Article by: James S. Fell, CSCS, is an internationally syndicated fitness columnist for the Chicago Tribune, Los Angeles Times and AskMen.com. He is the author of Lose it Right: A Brutally Honest 3-Stage Program to Help You Get Fit and Lose Weight Without Losing Your Mind, published by Random House Canada. Read more from James here and the original article here:

http://www.bodyforwife.com/with-fitness-half-the-battle-is-showing-up/

I sat in my car, looking out at the pouring rain. “Son of a bitch,” I said.

Warm and wet is fine. I've run in the rain in Maui and it was awesome. This was not going to be awesome. This was going to be cold and wet.

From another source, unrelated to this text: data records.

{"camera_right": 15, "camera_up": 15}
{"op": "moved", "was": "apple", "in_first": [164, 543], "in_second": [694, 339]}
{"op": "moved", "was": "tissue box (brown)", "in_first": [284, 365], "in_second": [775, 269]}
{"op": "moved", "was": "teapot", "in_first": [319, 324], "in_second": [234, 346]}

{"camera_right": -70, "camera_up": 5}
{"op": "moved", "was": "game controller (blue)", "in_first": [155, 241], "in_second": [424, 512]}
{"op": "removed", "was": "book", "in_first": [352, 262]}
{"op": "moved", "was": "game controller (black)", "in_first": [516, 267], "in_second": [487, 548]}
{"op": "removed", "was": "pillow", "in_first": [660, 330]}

In Canada, rain always sucks.

Stupid weather, messing with my workout plans.

I sat there in Rhonda the Honda, wasted some time on Facebook with my phone, and debated.

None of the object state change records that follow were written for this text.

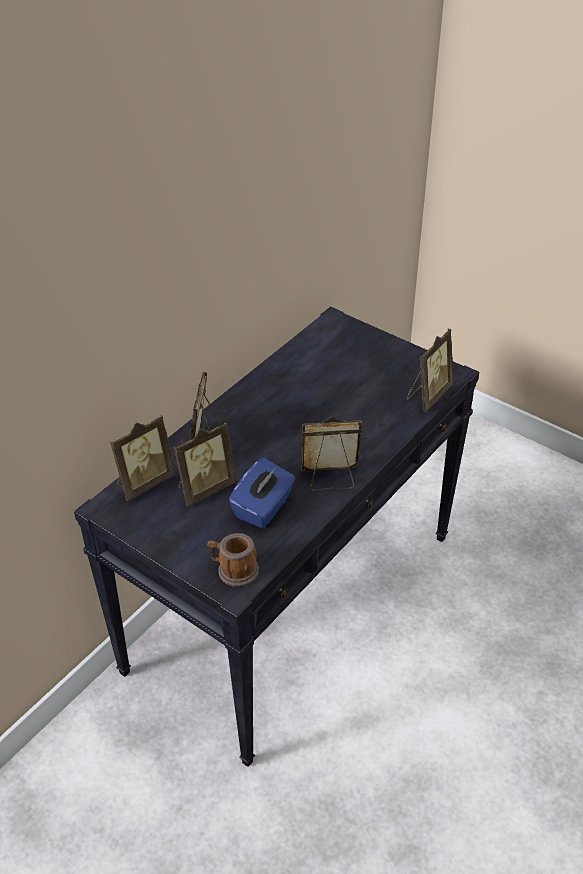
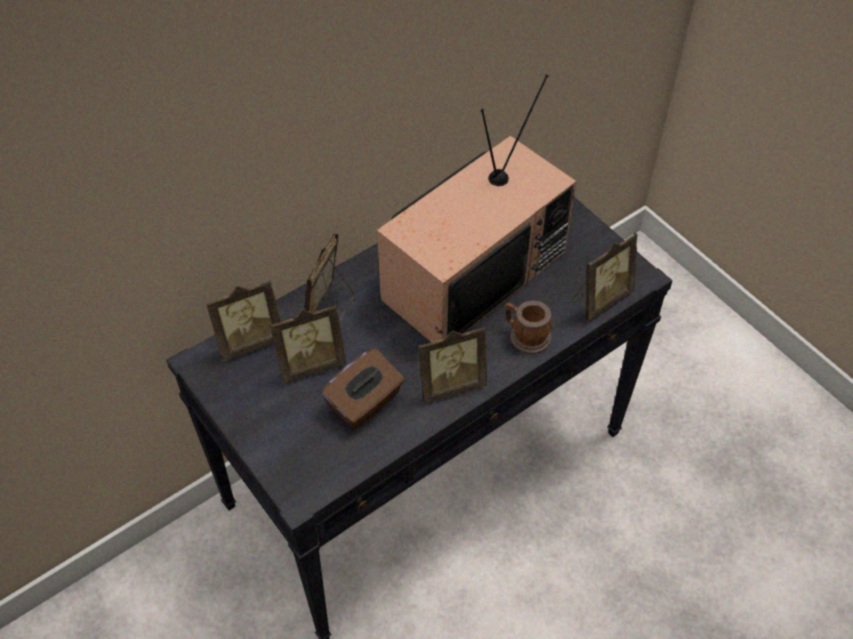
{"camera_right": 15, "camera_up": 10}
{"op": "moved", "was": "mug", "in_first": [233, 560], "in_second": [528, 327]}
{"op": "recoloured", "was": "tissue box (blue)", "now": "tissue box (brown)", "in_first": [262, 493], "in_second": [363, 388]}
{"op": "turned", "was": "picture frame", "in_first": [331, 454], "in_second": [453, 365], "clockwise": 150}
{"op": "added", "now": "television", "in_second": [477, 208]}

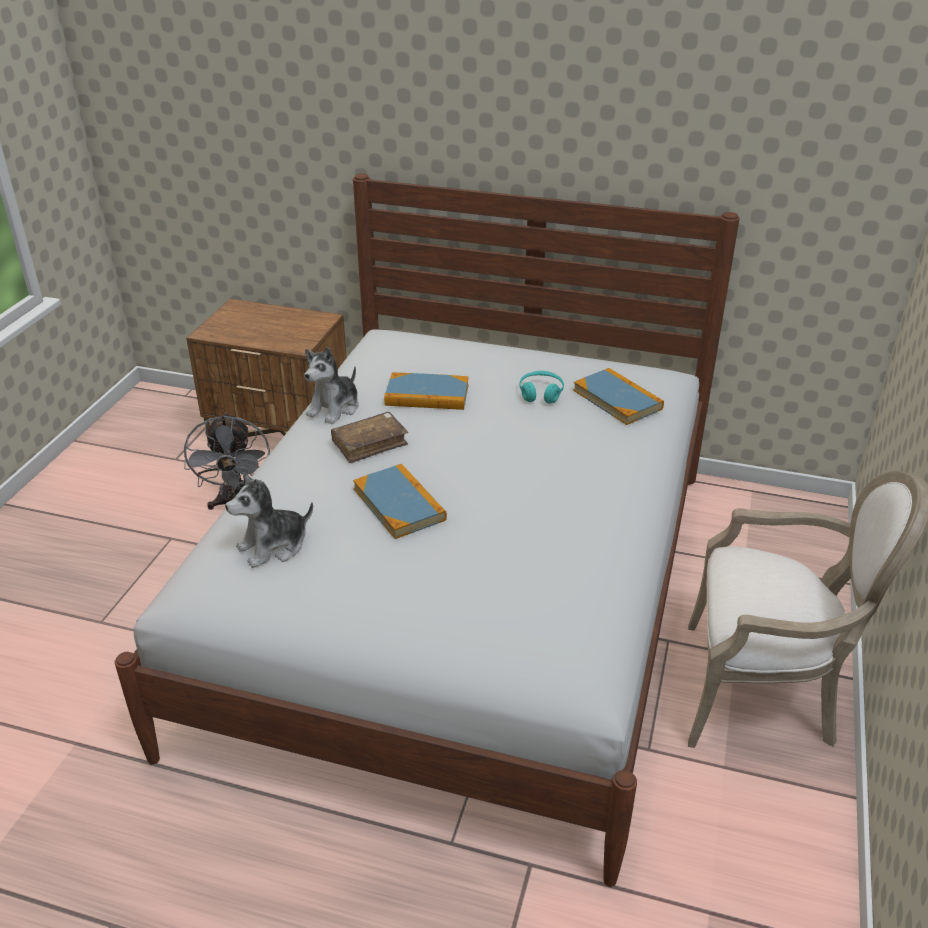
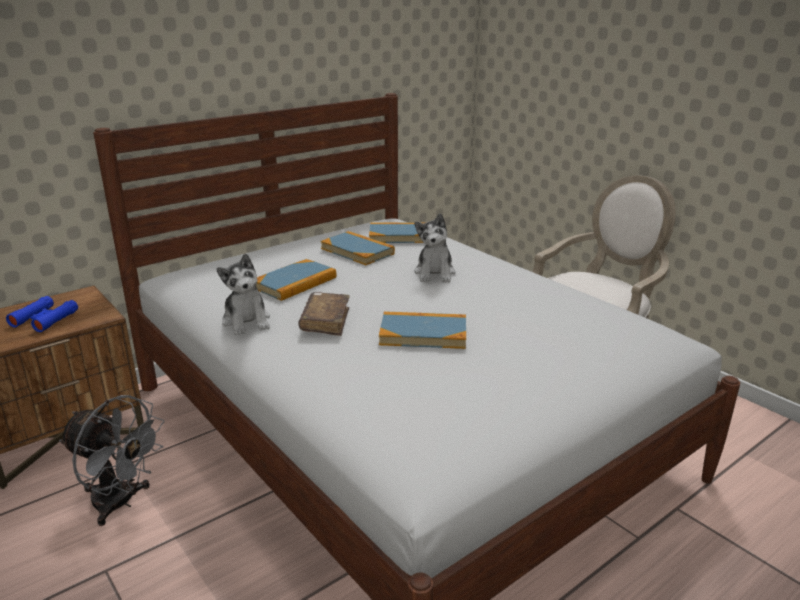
{"camera_right": -55, "camera_up": -10}
{"op": "moved", "was": "plush toy", "in_first": [269, 520], "in_second": [434, 247]}
{"op": "replaced", "was": "headphones (turquoise)", "now": "book", "in_first": [541, 387], "in_second": [358, 248]}
{"op": "added", "now": "binoculars (blue)", "in_second": [42, 314]}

I needed to meet a friend downtown to pick up some tickets from him for an annual epic Stampede party piss-up. Downtown traffic sucks. Downtown parking fees are egregious. Parking 6K away from downtown, for free, then running to meet my friend and thereby avoiding the traffic, then running back, seemed like a great idea. I was dressed to run. I was ready to run.

But, rain. Crud.

I hate Canadian rain. I hated the thought of being cold and wet more than I hated the idea of traffic and parking fees.

Five minutes. I knew I could do five minutes. I also knew that going fast combated freezing. Suck it up, I said to myself. Just go for five minutes. If it's horrible, turn back.

I ran the 6K in 27 minutes, a good pace, and walked into Starbucks. I was soaking wet and water was dripping from the brim of my hat.

“Holy shit, you ran here?” Dave said. Yeah, I guess I did. I hate forgotten about the miserable conditions within two minutes of hard running, and just did it. Grabbing a coffee the cute barista asked me the same question Dave had, minus the profanity, then, “What are you training for?” she asked.

“Life,” I said. I always wanted to say that. I managed to do it without sounding like a douche. She laughed, at least. If that ever happens again, however, I'm going with “Compressed morbidity.”

Last night I was at a party and a friend was telling me about how her son is in competitive gymnastics, and how the coach explained that, “You are going to miss birthday parties and movies, and there are going to be times that you're tired and you don't want to come, so you're going to make a deal with your parents that, no matter how bad you don't want to go, you have to commit to showing up for just 30 minutes. And if after 30 minutes you still want to go home, you can call them and they'll come get you.”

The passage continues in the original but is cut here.